▶ [TASK BRIEF] Wherever a line of the records contains "SQUARE", copy that line.

▶ [EXERCISE INPUTS]

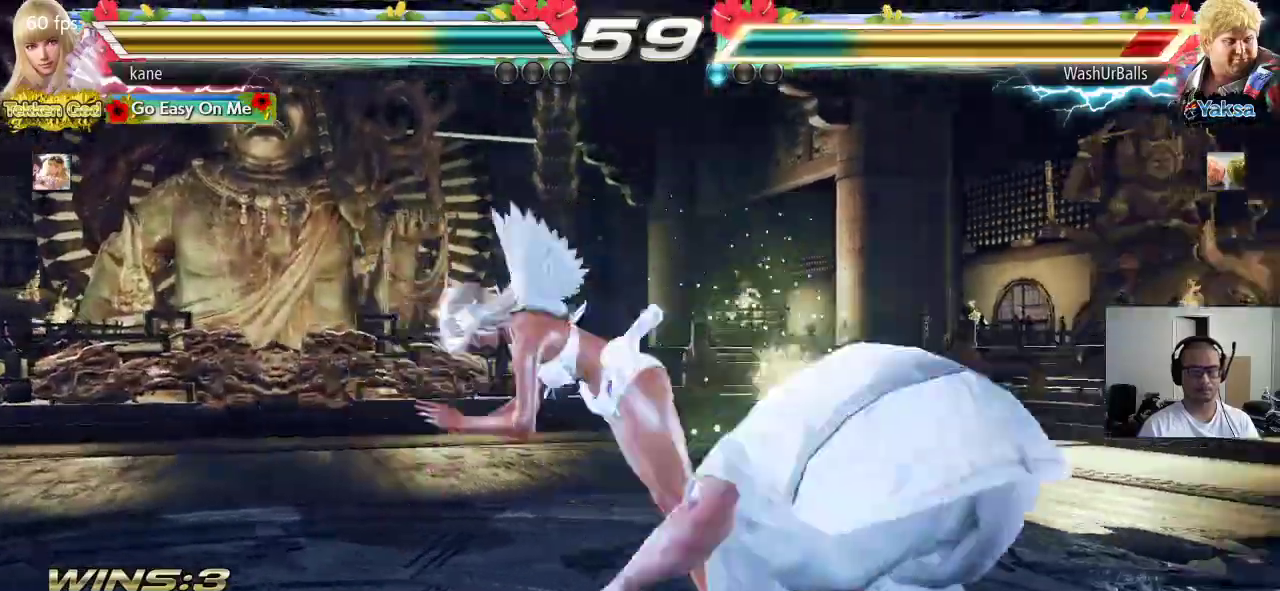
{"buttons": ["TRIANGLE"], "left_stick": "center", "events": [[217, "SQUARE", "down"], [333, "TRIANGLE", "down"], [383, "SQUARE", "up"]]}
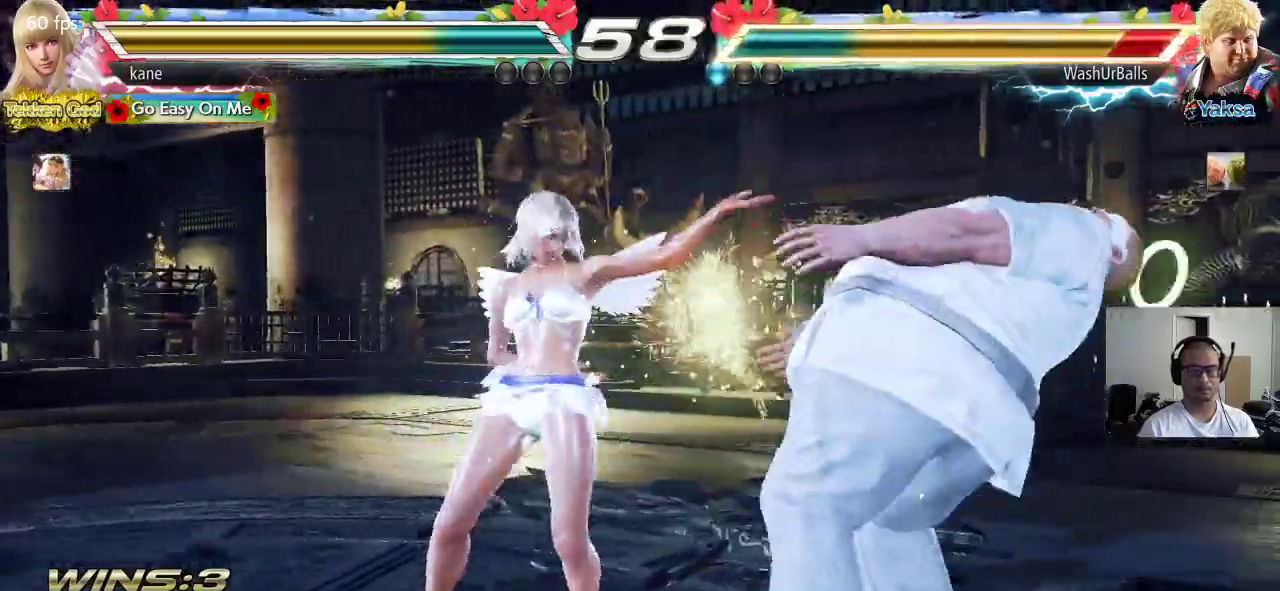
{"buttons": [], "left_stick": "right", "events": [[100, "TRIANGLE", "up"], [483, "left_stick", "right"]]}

* * *

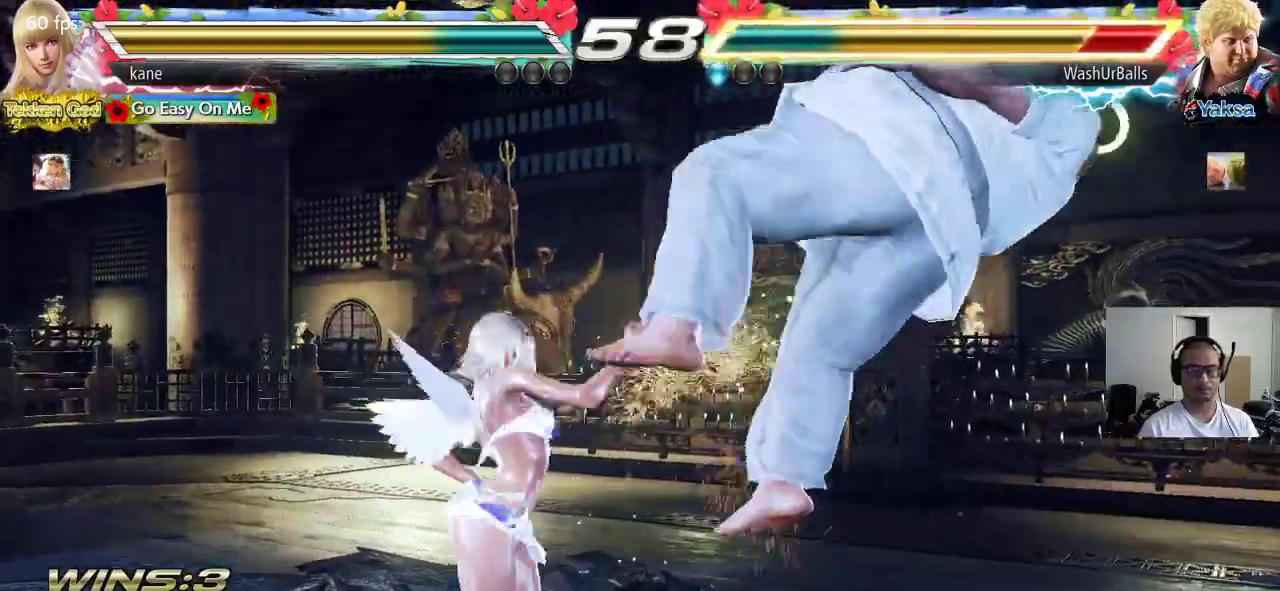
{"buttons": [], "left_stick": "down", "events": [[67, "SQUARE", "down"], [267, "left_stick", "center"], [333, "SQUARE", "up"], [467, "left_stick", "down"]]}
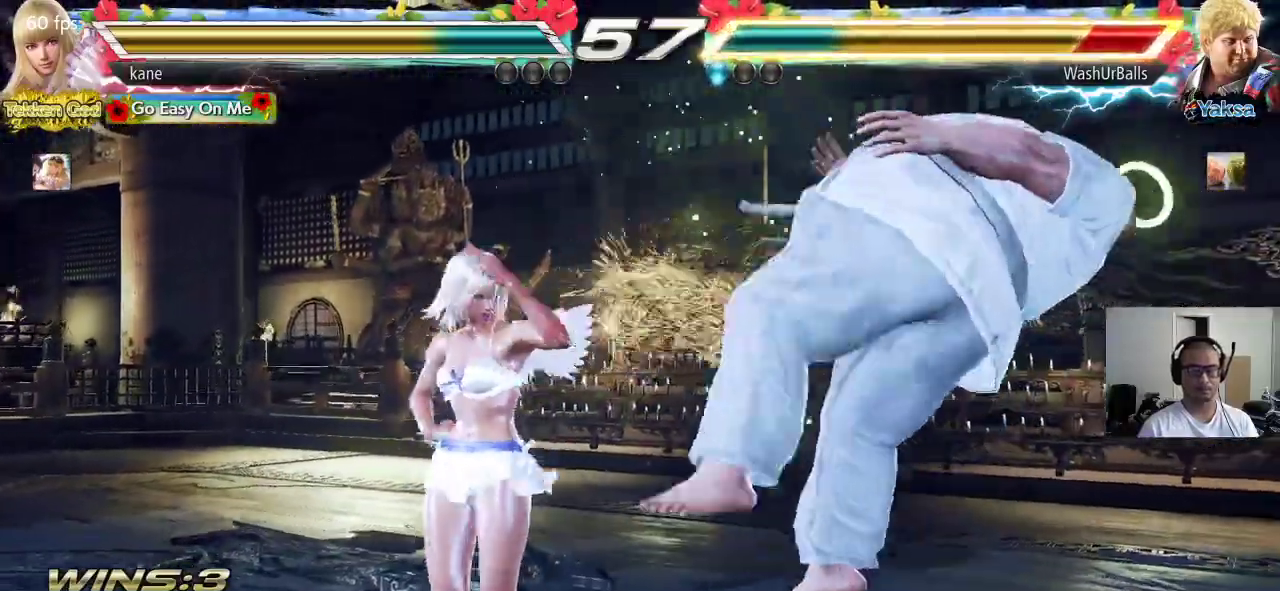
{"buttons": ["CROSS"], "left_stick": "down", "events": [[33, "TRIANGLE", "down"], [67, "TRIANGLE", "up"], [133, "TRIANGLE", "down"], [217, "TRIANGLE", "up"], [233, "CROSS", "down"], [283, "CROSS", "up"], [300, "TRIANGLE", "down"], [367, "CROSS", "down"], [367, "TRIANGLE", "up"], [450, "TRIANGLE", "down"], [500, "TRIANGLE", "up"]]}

▶ [SOLUTION FOR THIS TASK]
{"buttons": ["TRIANGLE"], "left_stick": "center", "events": [[217, "SQUARE", "down"], [333, "TRIANGLE", "down"], [383, "SQUARE", "up"]]}
{"buttons": [], "left_stick": "down", "events": [[67, "SQUARE", "down"], [267, "left_stick", "center"], [333, "SQUARE", "up"], [467, "left_stick", "down"]]}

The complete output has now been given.